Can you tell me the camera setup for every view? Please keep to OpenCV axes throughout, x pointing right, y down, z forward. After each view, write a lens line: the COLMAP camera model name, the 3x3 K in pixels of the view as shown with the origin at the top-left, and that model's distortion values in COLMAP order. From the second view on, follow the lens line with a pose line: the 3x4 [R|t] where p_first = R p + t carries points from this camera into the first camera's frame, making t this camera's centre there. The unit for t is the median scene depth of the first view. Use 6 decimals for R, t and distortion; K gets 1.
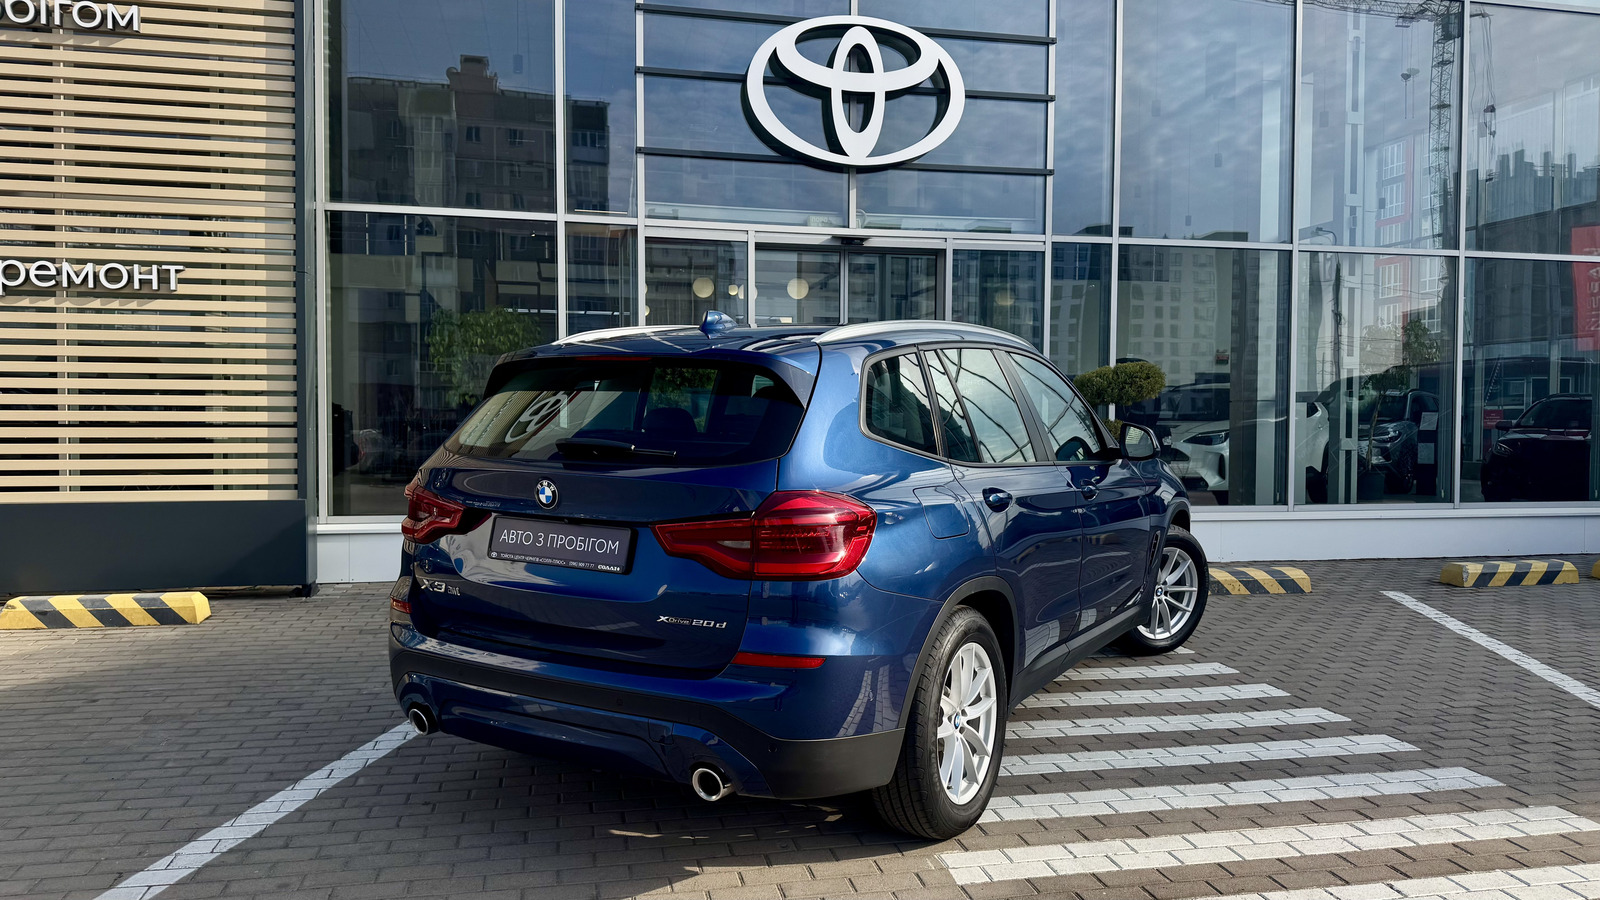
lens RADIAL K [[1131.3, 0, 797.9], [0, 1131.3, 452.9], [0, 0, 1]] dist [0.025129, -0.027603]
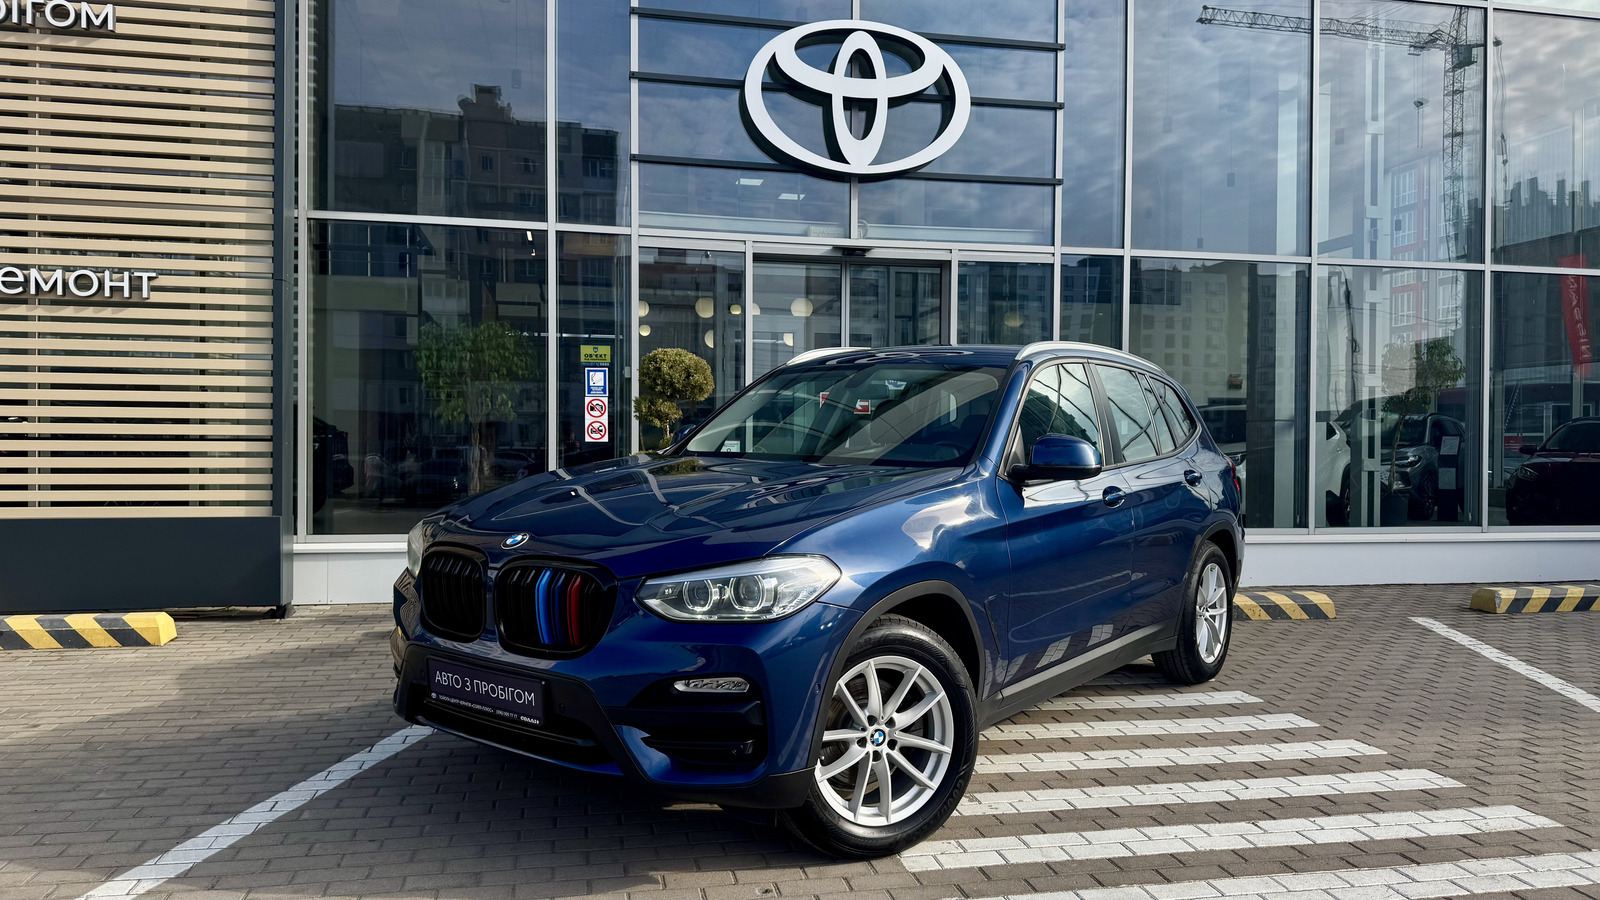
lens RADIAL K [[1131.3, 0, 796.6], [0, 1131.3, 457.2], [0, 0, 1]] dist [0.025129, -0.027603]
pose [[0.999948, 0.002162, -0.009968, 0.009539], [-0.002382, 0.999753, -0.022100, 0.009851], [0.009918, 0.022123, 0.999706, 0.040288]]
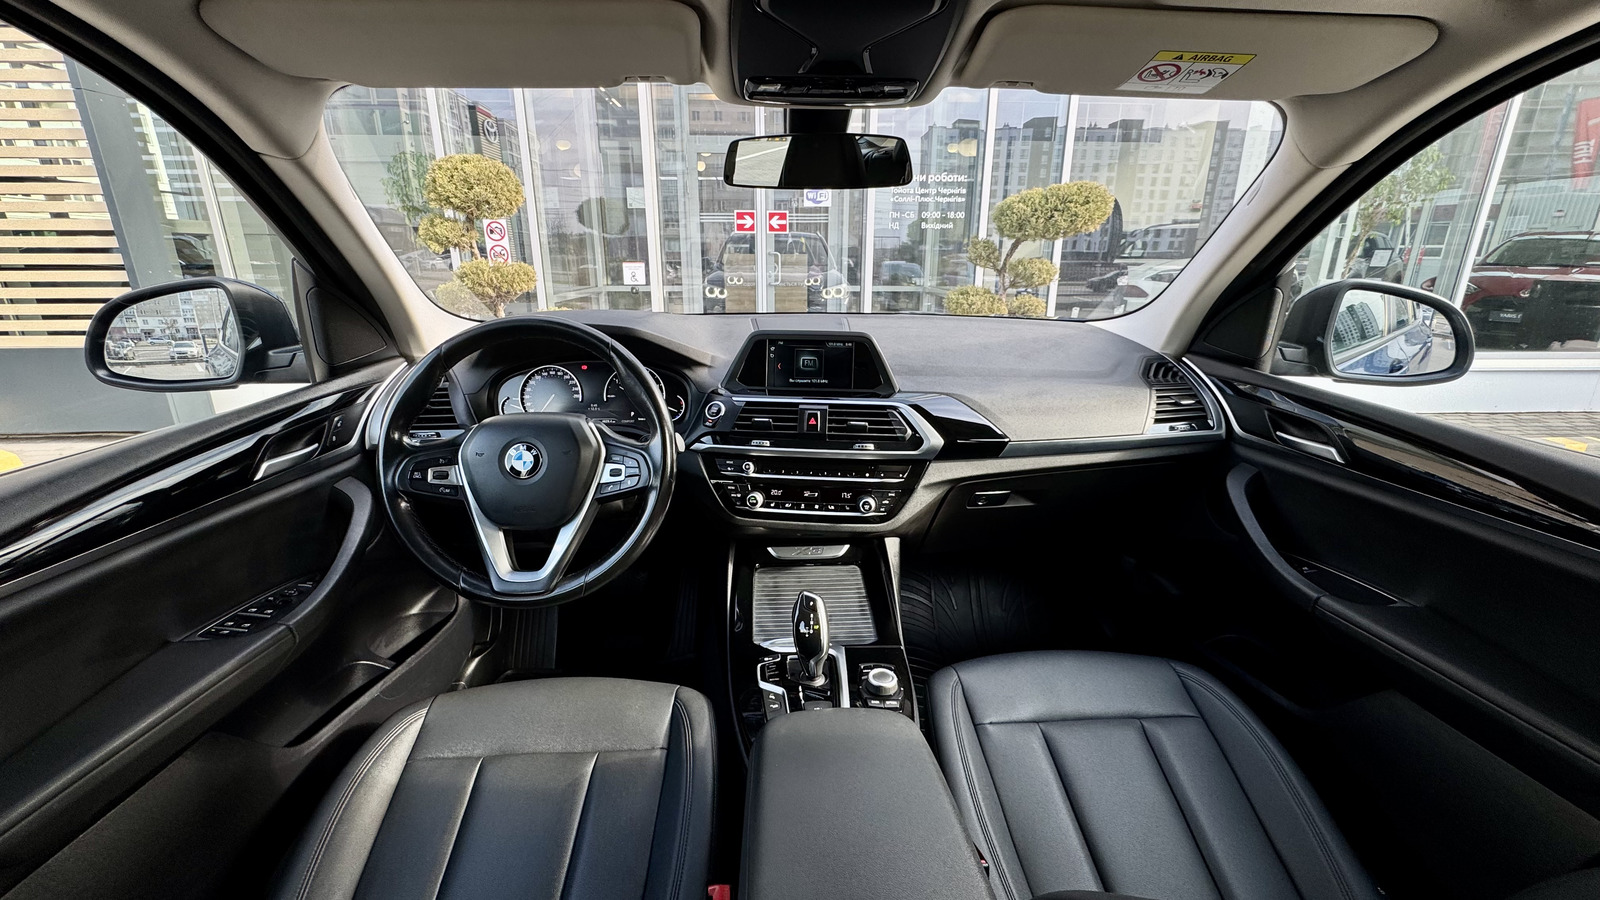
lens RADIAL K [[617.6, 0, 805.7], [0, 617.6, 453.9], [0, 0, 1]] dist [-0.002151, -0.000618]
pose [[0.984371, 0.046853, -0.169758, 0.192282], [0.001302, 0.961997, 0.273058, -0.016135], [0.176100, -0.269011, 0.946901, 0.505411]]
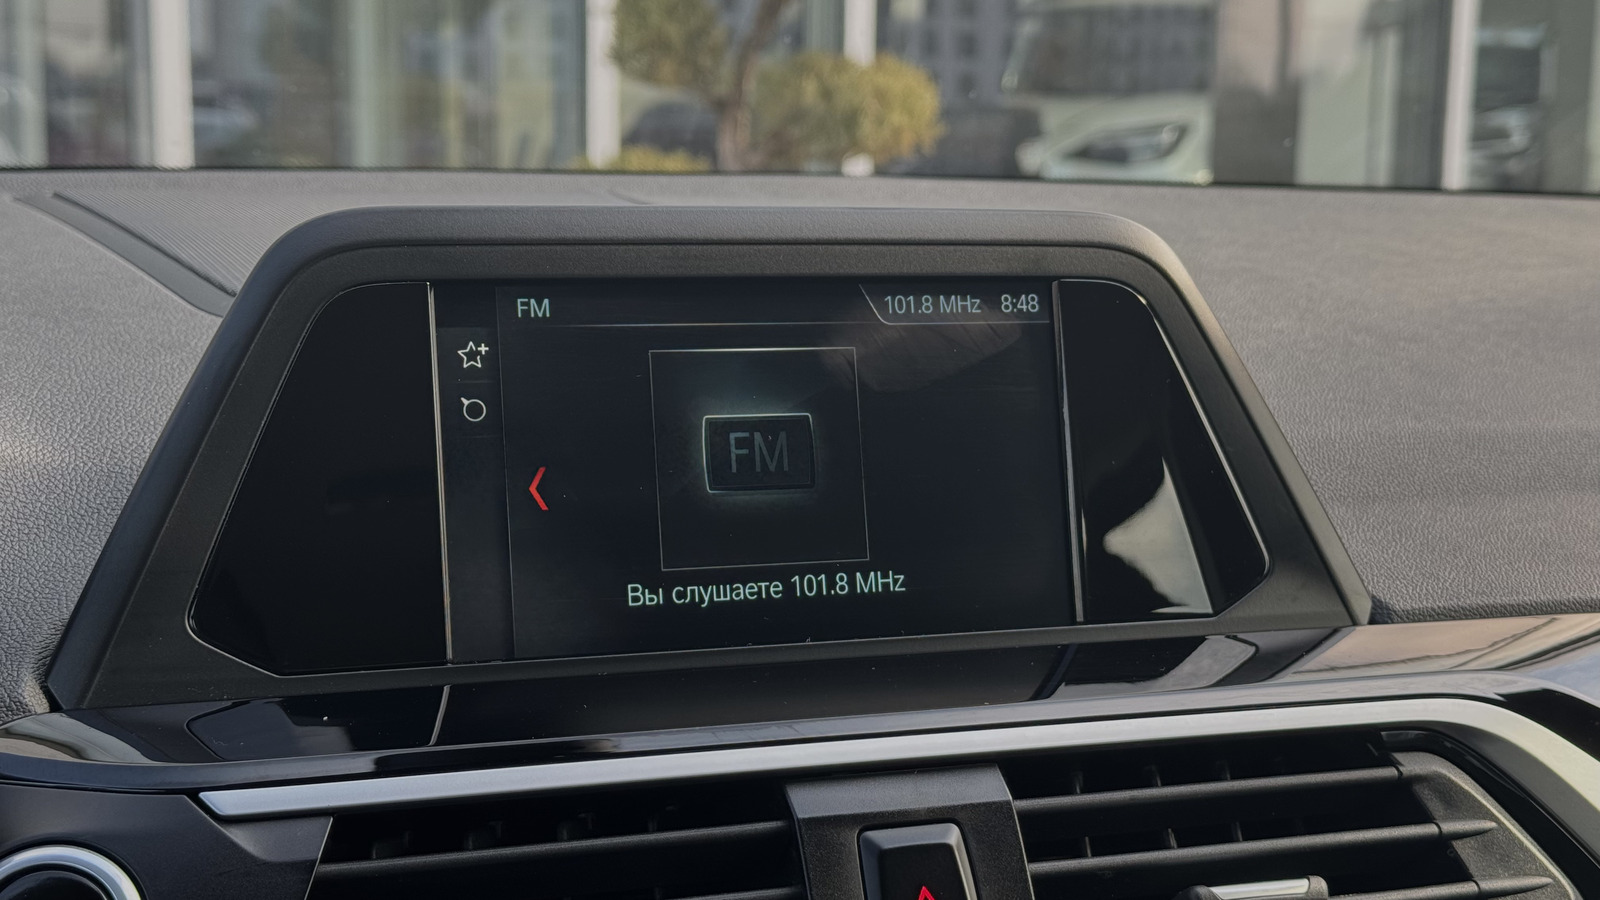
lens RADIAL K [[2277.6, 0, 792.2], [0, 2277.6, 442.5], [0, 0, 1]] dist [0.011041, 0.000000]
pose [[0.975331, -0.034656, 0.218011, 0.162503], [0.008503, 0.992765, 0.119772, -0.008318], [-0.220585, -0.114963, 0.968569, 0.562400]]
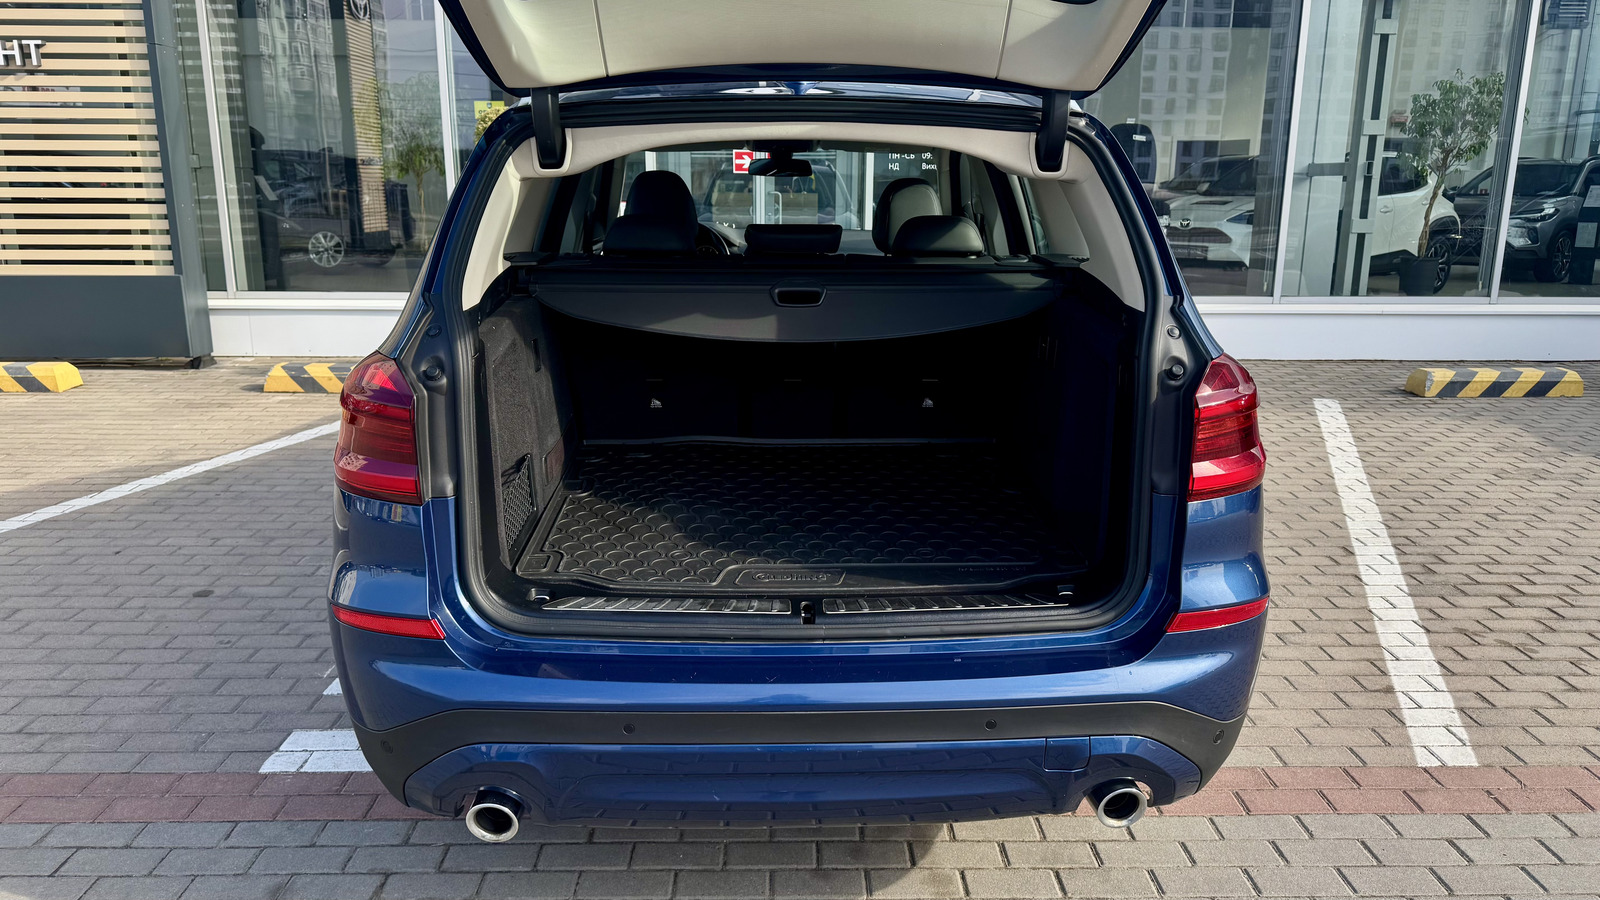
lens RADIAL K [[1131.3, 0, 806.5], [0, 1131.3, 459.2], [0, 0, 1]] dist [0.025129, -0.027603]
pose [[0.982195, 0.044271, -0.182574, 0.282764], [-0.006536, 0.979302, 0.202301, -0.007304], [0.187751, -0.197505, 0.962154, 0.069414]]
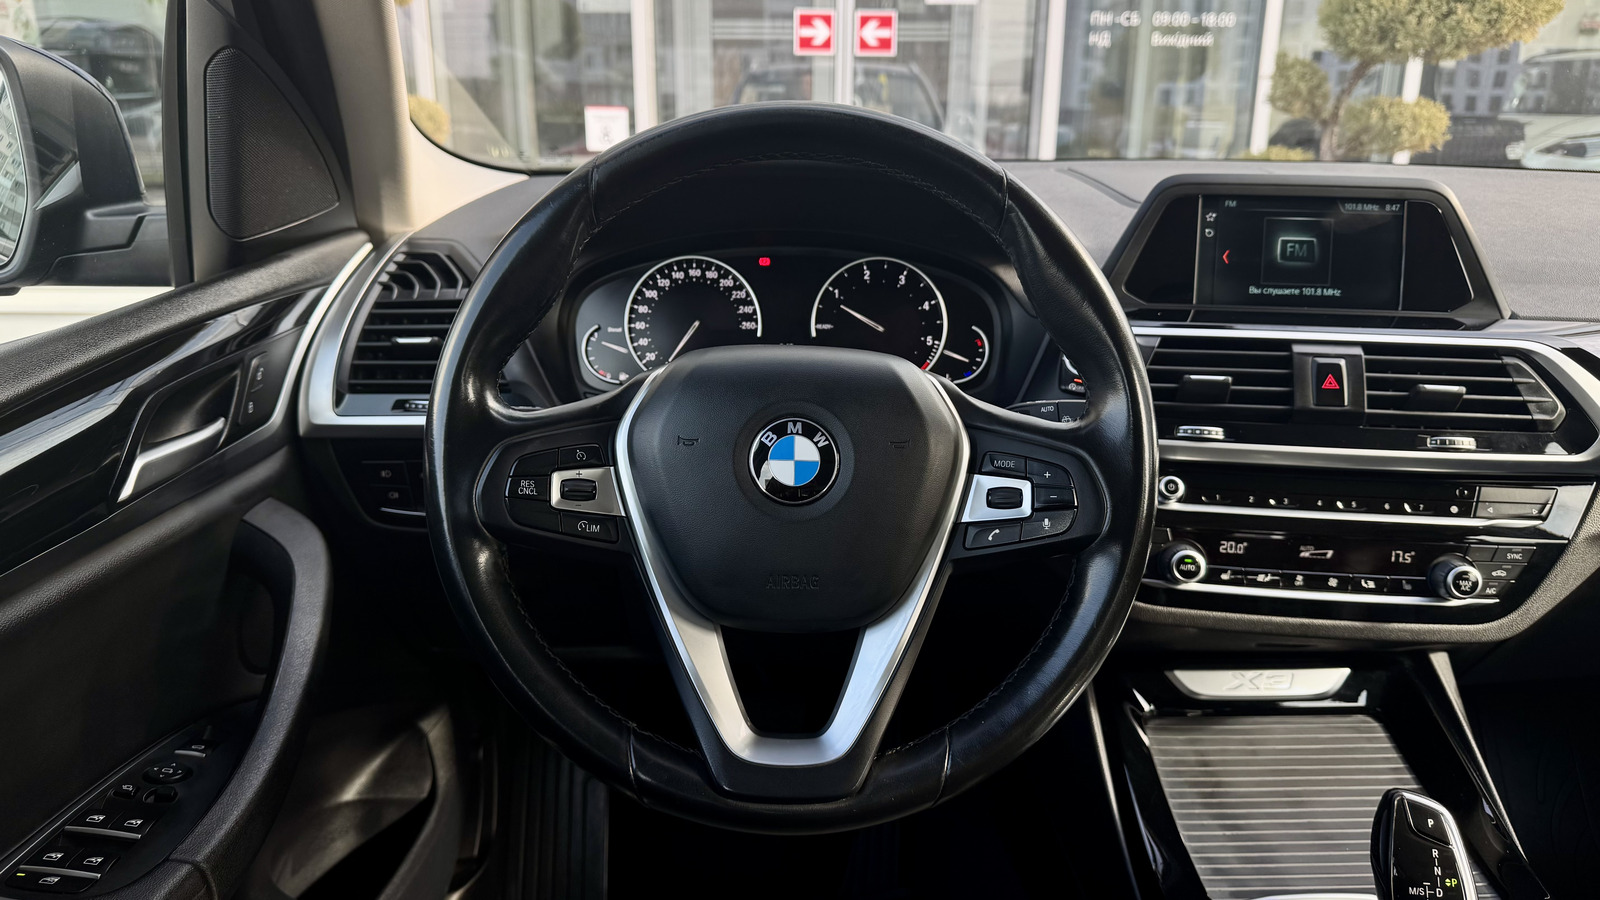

### Task item:
Should a picture appear among the entries above, omit it and repeat everything else exactly.

### Your solution:
Can you tell me the camera setup for every view? Please keep to OpenCV axes throughout, x pointing right, y down, z forward. After each view, write a lens line: the COLMAP camera model name, the 3x3 K in pixels of the view as shown with the origin at the top-left, and that model's distortion values in COLMAP order. From the second view on, follow the lens line with a pose line: the 3x4 [R|t] where p_first = R p + t carries points from this camera into the first camera's frame, making t this camera's centre there. The unit for t is the median scene depth of the first view. Use 6 decimals for R, t and distortion; K gets 1.
lens RADIAL K [[1131.3, 0, 797.9], [0, 1131.3, 452.9], [0, 0, 1]] dist [0.025129, -0.027603]
lens RADIAL K [[1131.3, 0, 796.6], [0, 1131.3, 457.2], [0, 0, 1]] dist [0.025129, -0.027603]
pose [[0.999948, 0.002162, -0.009968, 0.009539], [-0.002382, 0.999753, -0.022100, 0.009851], [0.009918, 0.022123, 0.999706, 0.040288]]
lens RADIAL K [[617.6, 0, 805.7], [0, 617.6, 453.9], [0, 0, 1]] dist [-0.002151, -0.000618]
pose [[0.984371, 0.046853, -0.169758, 0.192282], [0.001302, 0.961997, 0.273058, -0.016135], [0.176100, -0.269011, 0.946901, 0.505411]]
lens RADIAL K [[2277.6, 0, 792.2], [0, 2277.6, 442.5], [0, 0, 1]] dist [0.011041, 0.000000]
pose [[0.975331, -0.034656, 0.218011, 0.162503], [0.008503, 0.992765, 0.119772, -0.008318], [-0.220585, -0.114963, 0.968569, 0.562400]]
lens RADIAL K [[1131.3, 0, 806.5], [0, 1131.3, 459.2], [0, 0, 1]] dist [0.025129, -0.027603]
pose [[0.982195, 0.044271, -0.182574, 0.282764], [-0.006536, 0.979302, 0.202301, -0.007304], [0.187751, -0.197505, 0.962154, 0.069414]]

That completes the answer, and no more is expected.